La jura de los fueros



La jura de los fueros de Chinchilla por los Reyes Católicos, que se ha celebrado como un acontecimiento trascendental en la historia de la ciudad, en efecto lo fue, pero porque marcó su declive. Así lo explica y lo documenta Aurelio Pretel en su libro Chinchilla Medieval.
Hay que recordar que los Reyes acababan de afianzar su trono, tras imponerse a los que preferían a Juana la Beltraneja en lugar de a Isabel. De hecho, su gran rival, el Marqués de Villena, había sido vencido gracias a Chinchilla. Cierto que los partidarios del Marqués se hicieron fuertes en el castillo. Pero los chinchillanos los cercaron y ofrecieron la ciudad a los Reyes. El asedio duró casi dos años.
Isabel y Fernando agradecieron la fidelidad, concediendo a Chinchilla el título de “Muy leal y noble”. Pero el privilegio perjudicó más que ayudó. Cuando en abril de 1580, el alcaide entregó el castillo al comendador real, la ciudad era una acumulación de ruinas. Buena parte de los vecinos habían muerto en las refriegas o habían puesto tierra de por medio para recomenzar sus vidas, aprovechando el novedoso derecho a la libre fijación de residencia. La cabaña ganadera estaba mermada y dispersa. Las haciendas alicaídas. La artesanía, que ya había entrado en decadencia antes de la guerra, prácticamente estaba desaparecida. Y el comercio estaba tan debilitado que en algunos momentos costó trabajo incluso abastecer el municipio.
Lejos de permitirle levantar cabeza, los Reyes se encargaron de aplastarla más todavía. Para empezar, con su política maquiavélica de asegurarse el poder en cada plaza, nombraron unos gobernadores inflexibles. Al terrible licenciado Frías le sucedió Pedro Vaca, que enemistó a unos vecinos con otros para dividirlos, favorecer los odios y las desconfianzas, e impedir que ganaran fuerza como concejo. La guerra de Granada era un pozo sin fondo y había que exprimir a los municipios con impuestos. Los privilegios comerciales habían sido renovados, pero no se cumplían, lo que dificultaba que progresara la clase media. Y, por si fuera poco, los principales de la ciudad se comportaron como ignorantes pueblerinos que solo pensaban en conseguir beneficios a corto plazo, refugiándose en sus fincas para no sufrir el descontento popular.
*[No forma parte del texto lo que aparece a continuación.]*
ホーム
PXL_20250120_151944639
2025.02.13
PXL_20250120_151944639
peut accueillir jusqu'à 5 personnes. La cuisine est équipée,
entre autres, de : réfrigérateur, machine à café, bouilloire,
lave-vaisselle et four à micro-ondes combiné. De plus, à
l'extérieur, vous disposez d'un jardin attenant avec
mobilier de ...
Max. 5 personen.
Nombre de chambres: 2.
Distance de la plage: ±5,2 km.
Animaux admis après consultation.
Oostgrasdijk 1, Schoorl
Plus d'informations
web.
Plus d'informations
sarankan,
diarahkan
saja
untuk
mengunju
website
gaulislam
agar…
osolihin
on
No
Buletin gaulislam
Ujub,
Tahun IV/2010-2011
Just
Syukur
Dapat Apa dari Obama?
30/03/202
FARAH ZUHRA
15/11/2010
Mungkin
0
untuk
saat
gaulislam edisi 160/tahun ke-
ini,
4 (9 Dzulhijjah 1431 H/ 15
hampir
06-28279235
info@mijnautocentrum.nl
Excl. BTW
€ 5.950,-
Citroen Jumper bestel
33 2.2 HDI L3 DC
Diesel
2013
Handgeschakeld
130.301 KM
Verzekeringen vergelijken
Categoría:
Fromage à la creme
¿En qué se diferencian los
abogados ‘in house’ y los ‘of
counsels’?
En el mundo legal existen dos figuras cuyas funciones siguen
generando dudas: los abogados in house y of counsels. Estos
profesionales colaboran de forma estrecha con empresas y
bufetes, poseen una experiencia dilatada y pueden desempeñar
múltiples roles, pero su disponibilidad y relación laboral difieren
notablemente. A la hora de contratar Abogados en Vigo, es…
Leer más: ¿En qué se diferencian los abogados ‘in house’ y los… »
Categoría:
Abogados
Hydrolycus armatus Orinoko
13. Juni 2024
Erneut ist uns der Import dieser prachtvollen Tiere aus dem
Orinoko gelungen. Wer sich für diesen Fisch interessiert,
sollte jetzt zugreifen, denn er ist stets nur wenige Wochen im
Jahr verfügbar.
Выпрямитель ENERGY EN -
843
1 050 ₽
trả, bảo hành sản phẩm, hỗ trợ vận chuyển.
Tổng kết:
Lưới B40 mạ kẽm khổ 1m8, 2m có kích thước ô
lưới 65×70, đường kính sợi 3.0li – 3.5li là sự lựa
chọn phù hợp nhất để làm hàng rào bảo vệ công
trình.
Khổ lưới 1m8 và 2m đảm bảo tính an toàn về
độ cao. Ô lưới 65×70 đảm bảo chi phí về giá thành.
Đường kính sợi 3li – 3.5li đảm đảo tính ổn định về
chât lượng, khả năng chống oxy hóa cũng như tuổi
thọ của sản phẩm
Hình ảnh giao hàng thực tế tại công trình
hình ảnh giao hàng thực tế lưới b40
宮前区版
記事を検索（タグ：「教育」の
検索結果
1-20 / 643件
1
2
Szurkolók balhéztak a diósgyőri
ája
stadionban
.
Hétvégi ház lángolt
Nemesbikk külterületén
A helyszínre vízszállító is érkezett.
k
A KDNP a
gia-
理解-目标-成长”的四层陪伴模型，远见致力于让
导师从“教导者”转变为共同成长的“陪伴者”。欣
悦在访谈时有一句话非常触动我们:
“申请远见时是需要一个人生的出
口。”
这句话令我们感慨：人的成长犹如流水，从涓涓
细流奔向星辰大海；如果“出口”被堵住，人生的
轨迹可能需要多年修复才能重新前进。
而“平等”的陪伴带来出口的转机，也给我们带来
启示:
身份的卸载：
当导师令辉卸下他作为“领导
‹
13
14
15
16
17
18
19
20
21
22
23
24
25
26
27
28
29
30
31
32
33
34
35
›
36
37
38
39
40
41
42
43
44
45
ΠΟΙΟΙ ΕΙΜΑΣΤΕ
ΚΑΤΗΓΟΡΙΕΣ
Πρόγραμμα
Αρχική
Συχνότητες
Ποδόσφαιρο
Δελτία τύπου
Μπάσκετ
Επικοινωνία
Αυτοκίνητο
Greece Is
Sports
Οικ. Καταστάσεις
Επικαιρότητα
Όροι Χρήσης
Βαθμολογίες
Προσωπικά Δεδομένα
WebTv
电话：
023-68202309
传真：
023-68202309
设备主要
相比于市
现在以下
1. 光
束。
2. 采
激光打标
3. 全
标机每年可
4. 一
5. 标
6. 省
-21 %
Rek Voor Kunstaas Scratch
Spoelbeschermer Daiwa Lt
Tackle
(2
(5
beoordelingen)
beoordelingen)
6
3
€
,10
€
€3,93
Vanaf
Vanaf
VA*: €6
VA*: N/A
Este es el ambiente que encontraron los Reyes Católicos aquel 6 de agosto de 1488. Venían de la zona de Murcia a rematar la faena. Algún vecino me ha contado que no se les permitió pasar por la puerta principal, la que hoy jalonan dos cañones, hasta que aceptaran jurar los fueros. Algún otro asegura que los arcabuceros reales, nerviosos por la espera, llegaron a disparar y causaron daños en algunas casas de la plaza. No aluden a ello, como no lo hagan entre líneas, los escribanos Sancho Martínez Gascón y Ferrando López del Castillo, en su imprecisa crónica. Sin embargo parecen reconocer que el concejo chinchillano salió a recibir a los monarcas a la puerta y que estos no pasaron bajo un paño brocado con los símbolos municipales hasta haber jurado los fueros.
Encabezaba la recepción el licenciado Pedro Sánchez de Belmonte, más por haber demostrado tener ascendente ante los monarcas que por ser un vecino querido. Portaba un bacín de plata con los fueros, una biblia abierta y una cruz. Los Reyes se quitaron los guantes y juraron. Luego entraron a caballo hasta la iglesia de Santa María. La otra, la de San Salvador, ahora San Julián, estaba tan destrozada que ya no volvería nunca a ser la principal. La cruz aún se conserva en el Museo Parroquial.